I have one word for you: puns. This story is brimming with them, and it only makes the Kingdom of Wisdom even more amusing than it would have been otherwise. I also enjoyed the messages embedded in this one about the importance of education and the wonders you can discover if you explore the world around us with curiosity.
The fantasy genre can be quite good at exploring messages like these without feeling preachy or pushing the main plot off topic. The Phantom Tollbooth did a fantastic job of showing the readers the importance of these things without skimping on the development of the plot.
The Golden Compass by Phillip Pullman.
Disclaimer: I haven’t read the other two books in this trilogy yet. My recommendation only extends to The Golden Compass at this point.
This is the heaviest and most complex book recommendation for today’s post. I almost deleted it and replaced it with something else, but I eventually decided that it should stay. Complexity isn’t a bad thing, and neither are stories that are darker than what is typical for the age range or genre they were written for.
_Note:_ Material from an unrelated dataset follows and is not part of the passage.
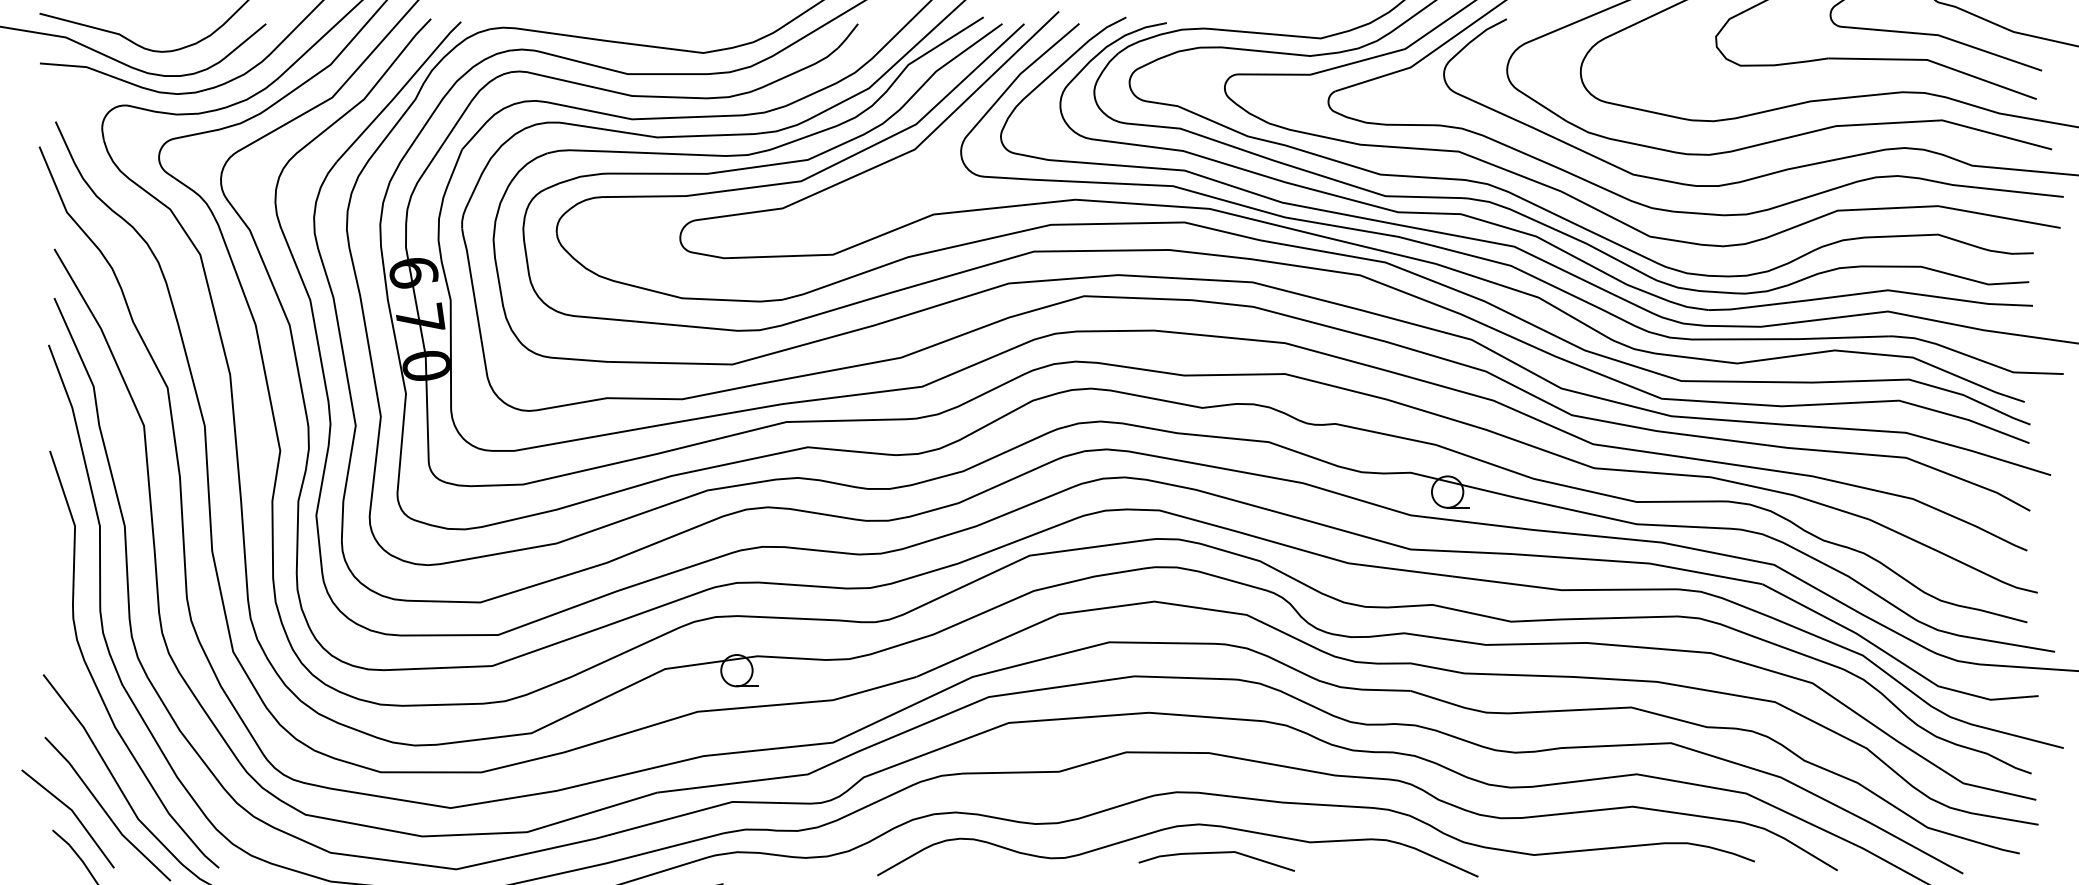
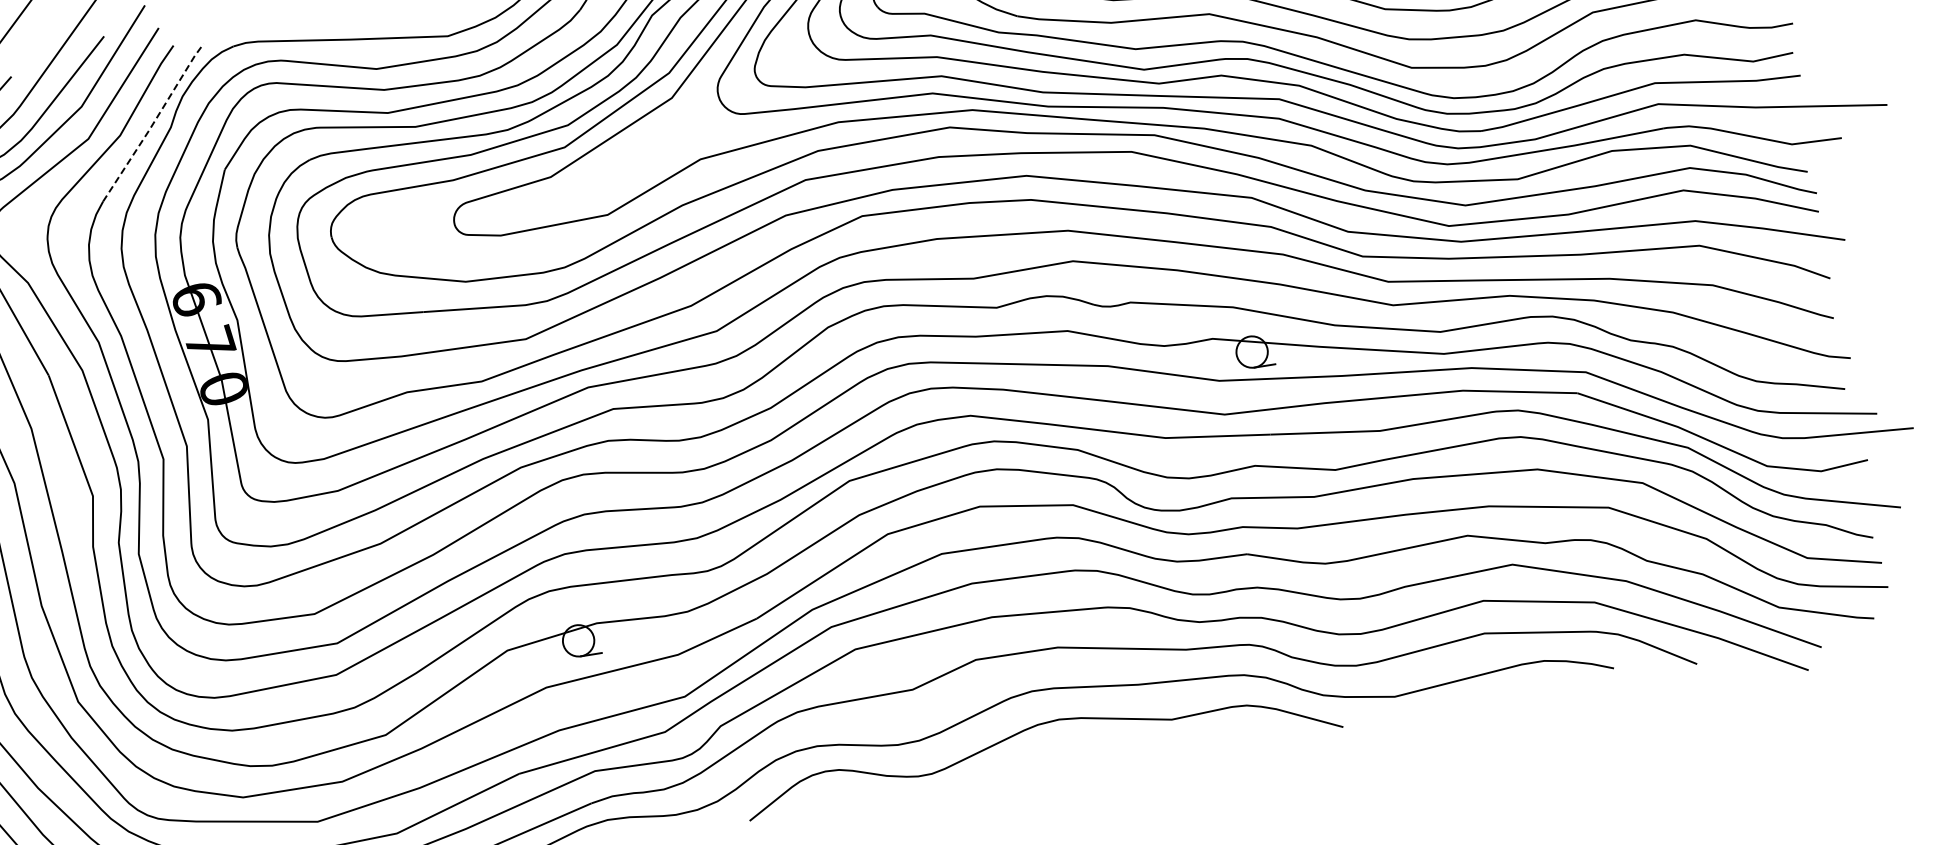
line: (399, 91) -> (153, 122), solid -> dashed
line: (1216, 853) -> (1081, 745), removed

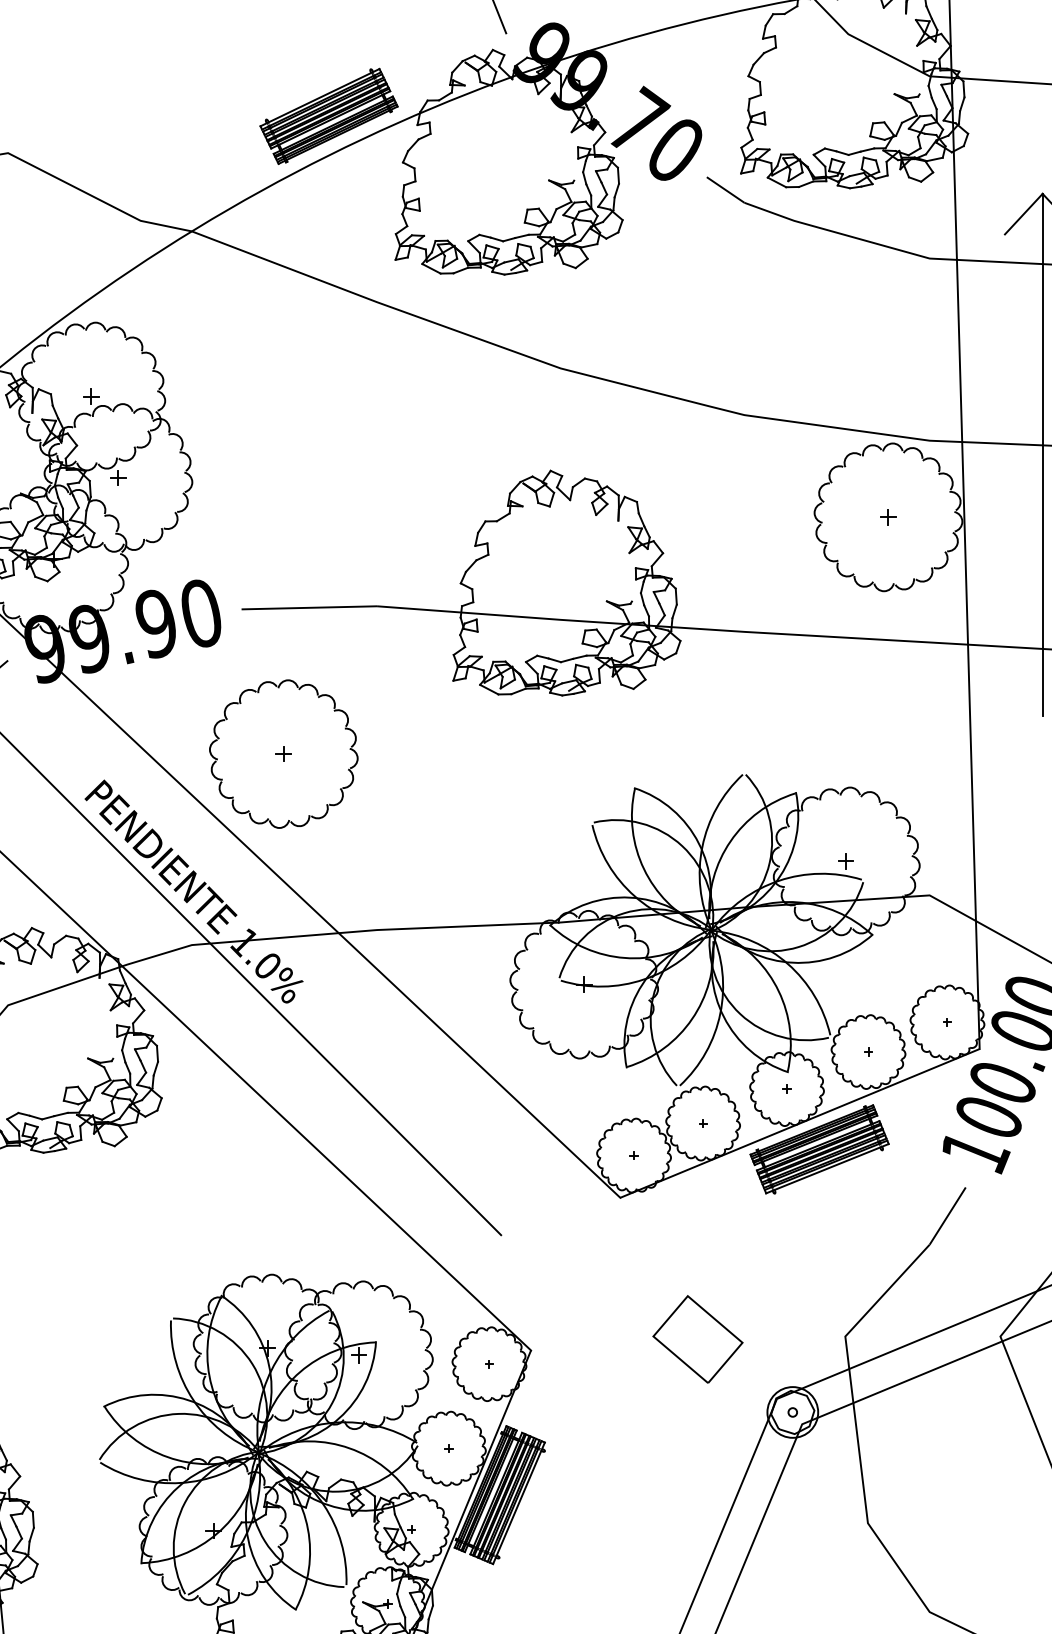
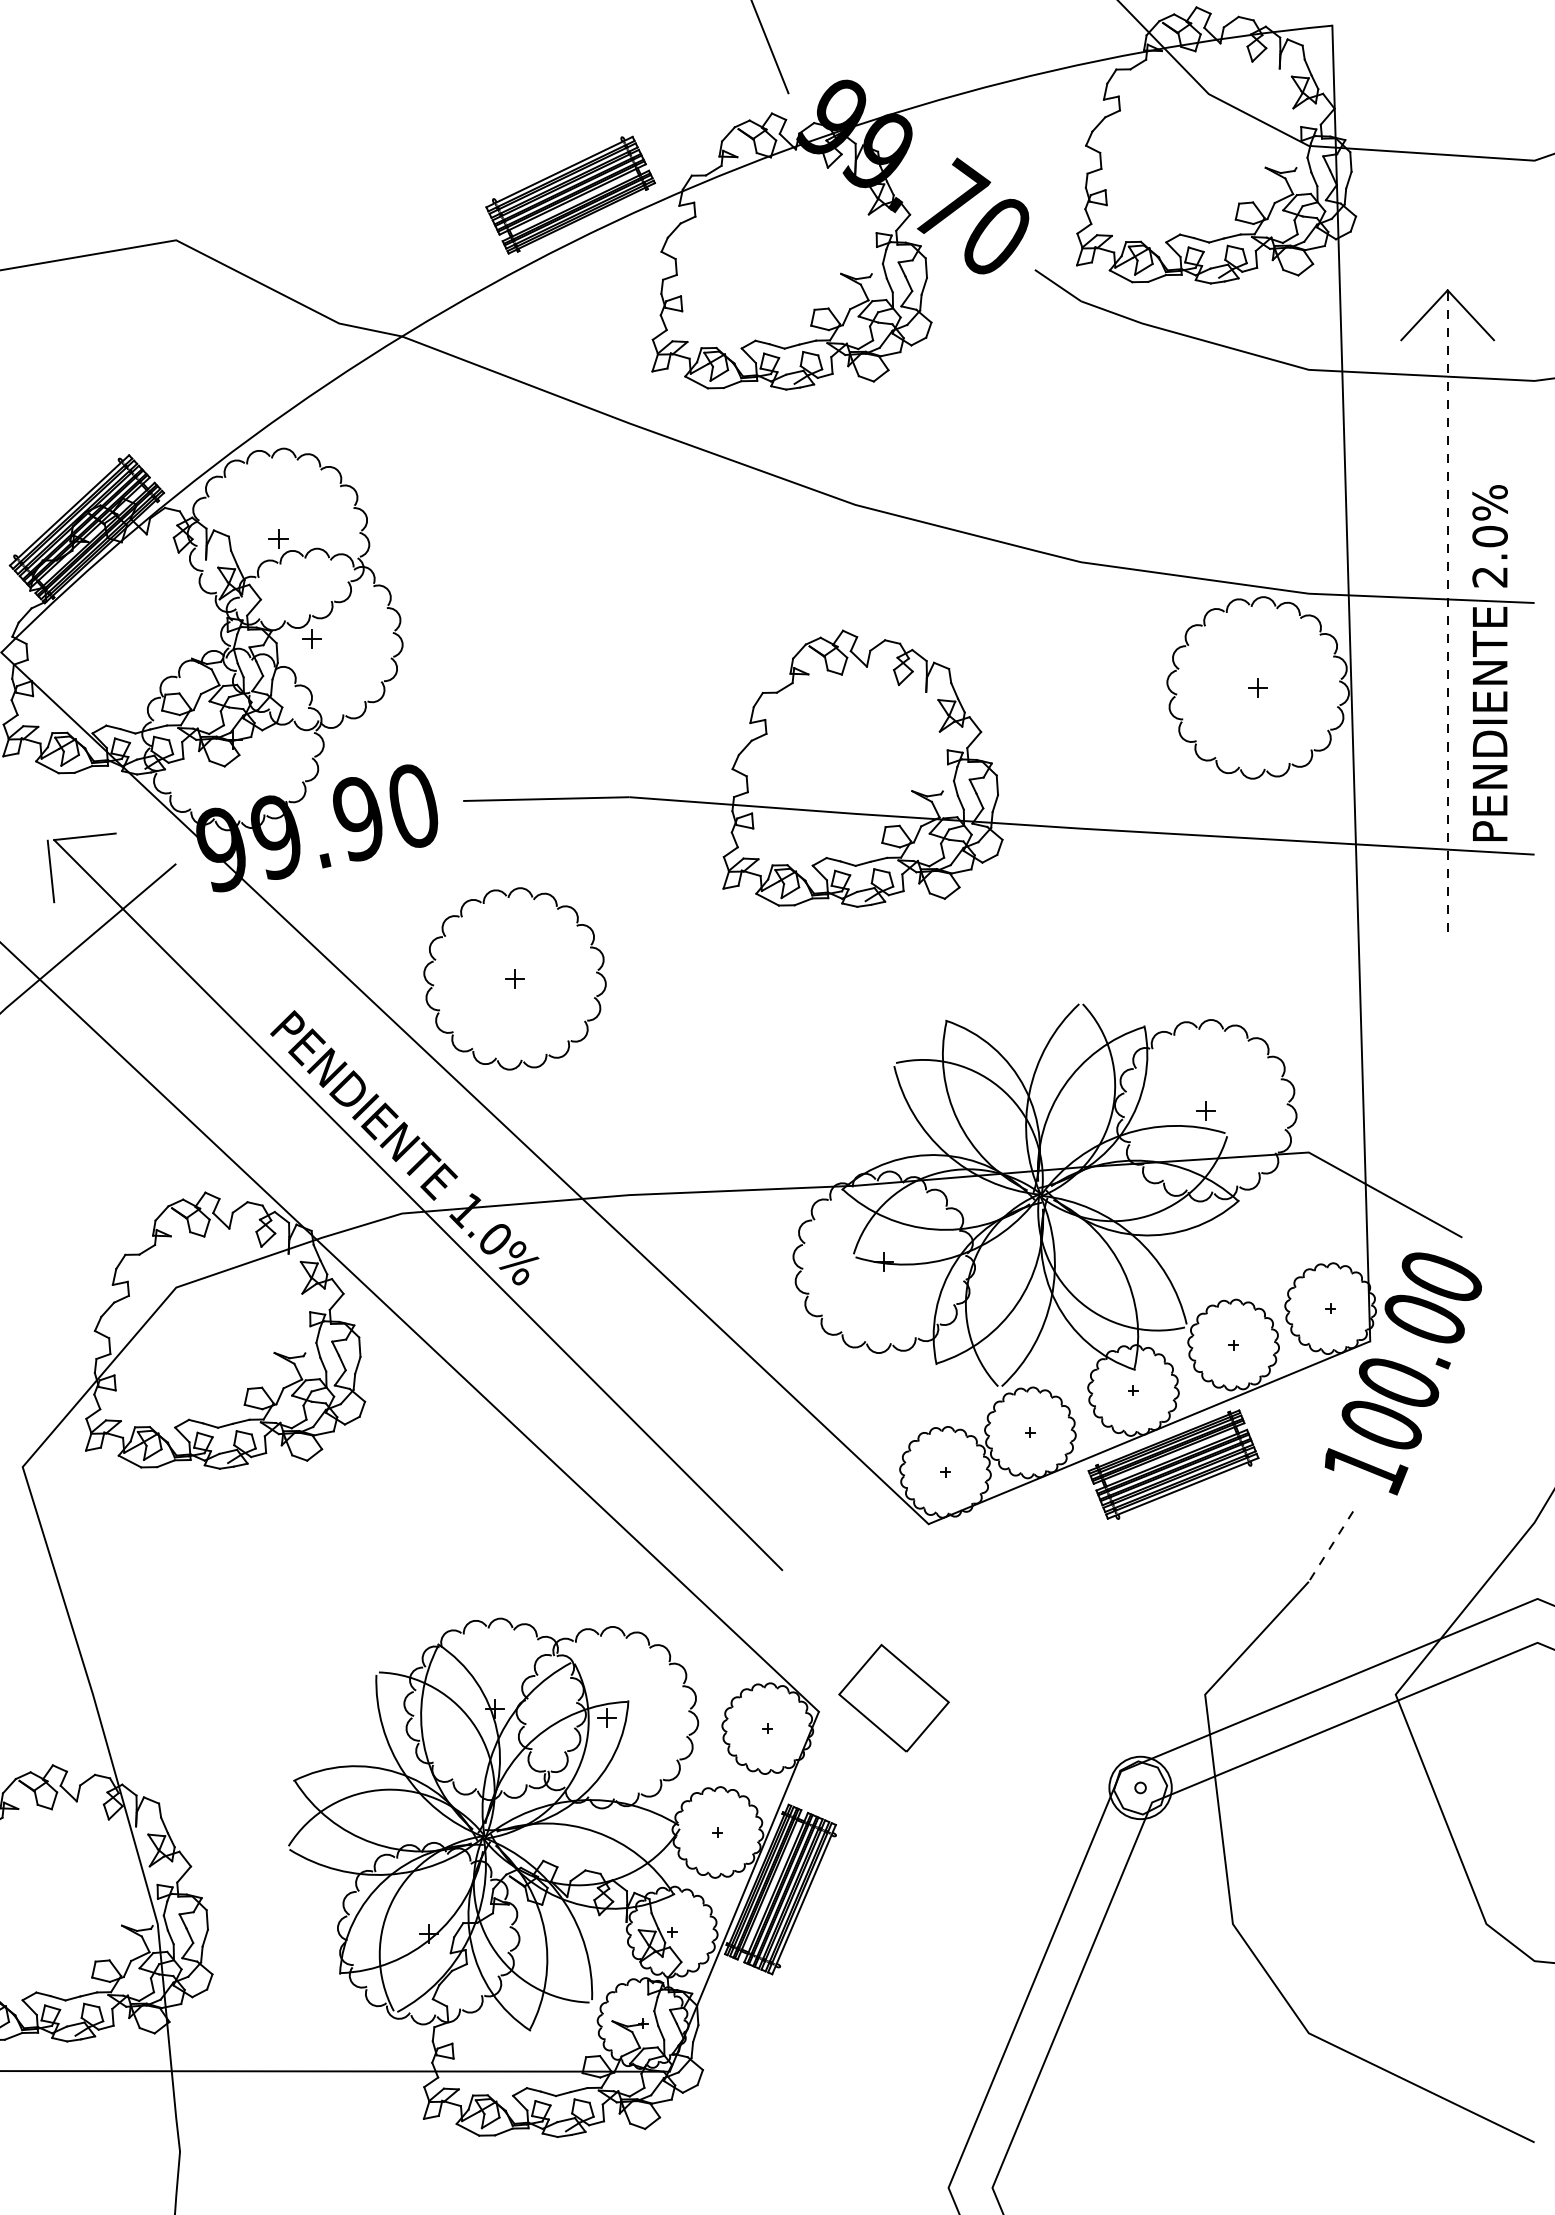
line: (1042, 455) -> (1447, 611), solid -> dashed
line: (948, 1215) -> (1331, 1546), solid -> dashed
part: (697, 1338) -> (893, 1697), moved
How do you know what is real? What do you do when your experiences of the world don’t match the orthodox explanations for how things work? When should – and shouldn’t – we trust authority figures simply because they’re authority figures?
These are hard questions for adults to answer, and they’re even tougher for kids to comprehend. I enjoyed seeing how Lyra tried to figure out what the truth really was regardless of who wanted to stop her.
Watership Down by Richard Adams.
Watership Down was something I discovered shortly after I developed my love of rabbits. The idea of reading an entire story about a fluffle* of rabbits who were searching for a new home was quite appealing, and I only enjoyed it more once I realized just how unique each rabbit was and how much they all mattered to the plot as well as to their urgent need to find a safe place to call home.
*No, I am not being cutesy here. This is the technical term for a group of rabbits, and I love it.
A Christmas Carol by Charles Dickens.
Not only is this a classic Christmas story, it’s a magical glimpse into what fantasy can look like if its set in an urban society that barely seems aware of its existence at all. Out of all of the different types of fantasy out there, this one is my favourite. It’s exciting to find the subtle hints that a fantasy realm has influenced an otherwise completely ordinary society.
Having such an ordinary setting also made Scrooge’s encounters with the Ghosts of Christmas Past, Present, and Future even more poignant than they would normally be. Who would have guessed that such a wealthy, greedy, and powerful man was being quietly watched by beings who desperately wanted him to change his tune before it was too late?
The Stand by Stephen King.
Will the world end with a bang or a whimper? This novel was so long that I only managed to read through the whole thing once. All of those extra pages and scenes were used to to create a frightening world in which 99.4% of the human population died from an unforgiving virus that had been accidentally released into the general human population.
The survivors were gradually separated into two distinct groups, one lead by a devil figure and the other lead by a woman who is fighting on the side of good. That’s when the plot became a must-read for me. This is such a classic trope in the fantasy genre, and it was explored fully in The Stand.
How about you? What fantasy books would you recommend to new readers of this genre?